Commentary by David Fuller

Gold in various currencies

David Fuller's view In writing about his two widely attended presentations in Australia earlier this month - at the prestigious ATAA and also during his sell-out TCS workshop in Sydney - Eoin reported that some investors were not that impressed by gold because in AUD terms (10-yr & 5-yr) it had not done much since the February 2009 peak. True and gold in AUD had been a late starter, not commencing its big upside move until mid-2005. This was because the Australian currency had been particularly strong, as Eoin pointed out. Nevertheless, gold was arguably in a secular bull market, even in AUD, because the major reaction lows were still rising. It also moved above some lateral resistance recently in rallying to its highest level since June 2010. Currently, gold would have to fall back beneath A$1300 to question seriously this medium to longer-term bullish hypothesis.

A similar pattern is evident for gold in NZD (10-yr & 5-yr), except the recent rally is more advanced with gold testing its 2009 peak. A close under NZ$1720 would now be required to question medium-term scope for an upward break.

Among other primarily resources currencies such as CAD (10-yr & 5-yr) and BRL (10-yr & 5-yr) gold has resumed its secular uptrend and a fall beneath this year's major reaction low for each of these currencies would be required to check momentum and interrupt the main consistency feature for these trends.

The same can be said for gold in the Latin American Dollar Index (10-yr & 5yr) and the Asian Dollar Index (10-yr & 5yr).

Among other well known currencies, gold in CHF (10-yr & 5yr) has been rangebound since falling back from the accelerated June 2010 peak but shows higher reaction lows within this pattern. In CNY (10yr & 5yr) it remains within a steeper and still very consistent uptrend since the 2008 low, and appears to be consolidating near the psychological R10,000 level. Gold has pushed to a new all-time high against EUR (10yr & 5yr) recently and would need to fall beneath €980 to check ranging upside momentum. Similarly, following a new high versus GBP (10yr & 5yr) it would need to fall beneath £835 to check upside momentum. Finally, gold in JPY (10yr & 5yr) remains very steady and a fall back beneath ¥120,000 would now be required to question uptrend consistency.

Lastly, the US dollar price of gold (10-yr, 5-yr & daily) is also in a consistent overall upward trend which ended with a weekly surge in late April, followed by the weekly key reversal shown on these charts as the USD rallied.
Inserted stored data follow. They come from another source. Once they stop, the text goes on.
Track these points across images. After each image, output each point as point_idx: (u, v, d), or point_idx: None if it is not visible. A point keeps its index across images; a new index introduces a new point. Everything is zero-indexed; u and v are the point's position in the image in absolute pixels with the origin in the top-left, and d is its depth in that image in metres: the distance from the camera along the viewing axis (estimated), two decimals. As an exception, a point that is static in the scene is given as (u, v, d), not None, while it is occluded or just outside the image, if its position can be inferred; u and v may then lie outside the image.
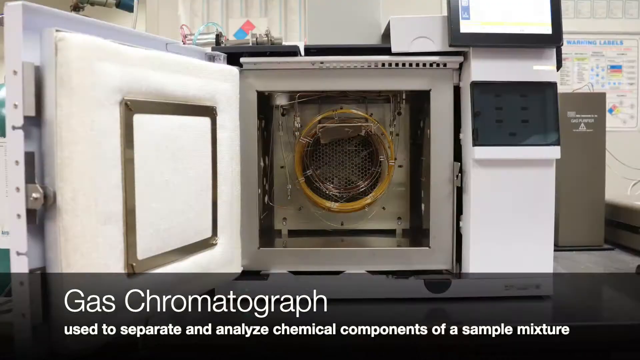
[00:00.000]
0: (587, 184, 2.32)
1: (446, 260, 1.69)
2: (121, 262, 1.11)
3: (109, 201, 1.07)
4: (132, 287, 1.14)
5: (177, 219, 1.28)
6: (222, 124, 1.45)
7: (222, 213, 1.46)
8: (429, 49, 1.63)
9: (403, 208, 2.10)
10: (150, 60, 1.19)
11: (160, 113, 1.22)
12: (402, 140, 2.05)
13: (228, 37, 1.70)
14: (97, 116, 1.03)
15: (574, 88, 3.26)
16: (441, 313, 1.57)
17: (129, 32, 1.25)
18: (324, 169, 2.04)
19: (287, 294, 1.65)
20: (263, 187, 1.87)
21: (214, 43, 1.67)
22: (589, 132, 2.30)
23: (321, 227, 2.04)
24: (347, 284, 1.66)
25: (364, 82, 1.66)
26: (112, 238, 1.08)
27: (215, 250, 1.44)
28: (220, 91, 1.44)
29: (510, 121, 1.59)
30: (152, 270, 1.21)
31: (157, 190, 1.21)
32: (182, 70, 1.30)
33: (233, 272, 1.54)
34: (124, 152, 1.11)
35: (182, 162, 1.29)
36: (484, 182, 1.60)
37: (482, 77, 1.59)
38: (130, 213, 1.13)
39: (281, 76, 1.66)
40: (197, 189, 1.35)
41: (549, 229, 1.64)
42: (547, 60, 1.61)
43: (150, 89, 1.18)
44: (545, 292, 1.65)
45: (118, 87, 1.09)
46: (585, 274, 1.94)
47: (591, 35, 3.38)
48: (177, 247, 1.29)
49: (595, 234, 2.34)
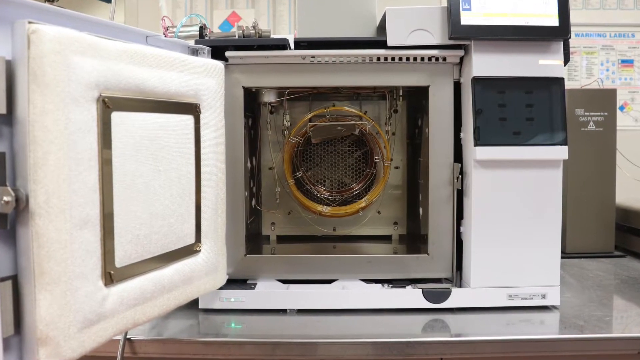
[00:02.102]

Gold fell for four days before reaching a low at $1462.45 on 5th May, and then ranged in a consolidation before recovering half of this month's decline. I have been expecting further mean reversion towards the rising 200-day MA as gold corrects a temporarily overextended condition during this period of seasonal underperformance.

This additional pause could still take place, as it has with other overextensions which you can see most clearly on the 5-year chart above. If gold were to experience a near test of the MA in July it would be reassuring, maintaining the seasonal consistency and leading to a resumption of the uptrend in September. A nice, steady and consistent trend is easier to work with and therefore more profitable for most of us.

However, five months into the eleventh year of its secular bull market, gold could be entering the bandwagon phase of its move where supply is increasingly overwhelmed by demand. This would further steepen the uptrend. We also know that gold does best when it is appreciating against every fiat currency. We are nearly there.

Looking further ahead, I maintain that gold's secular bull market is unlikely to end until it is strangled by high interest rates.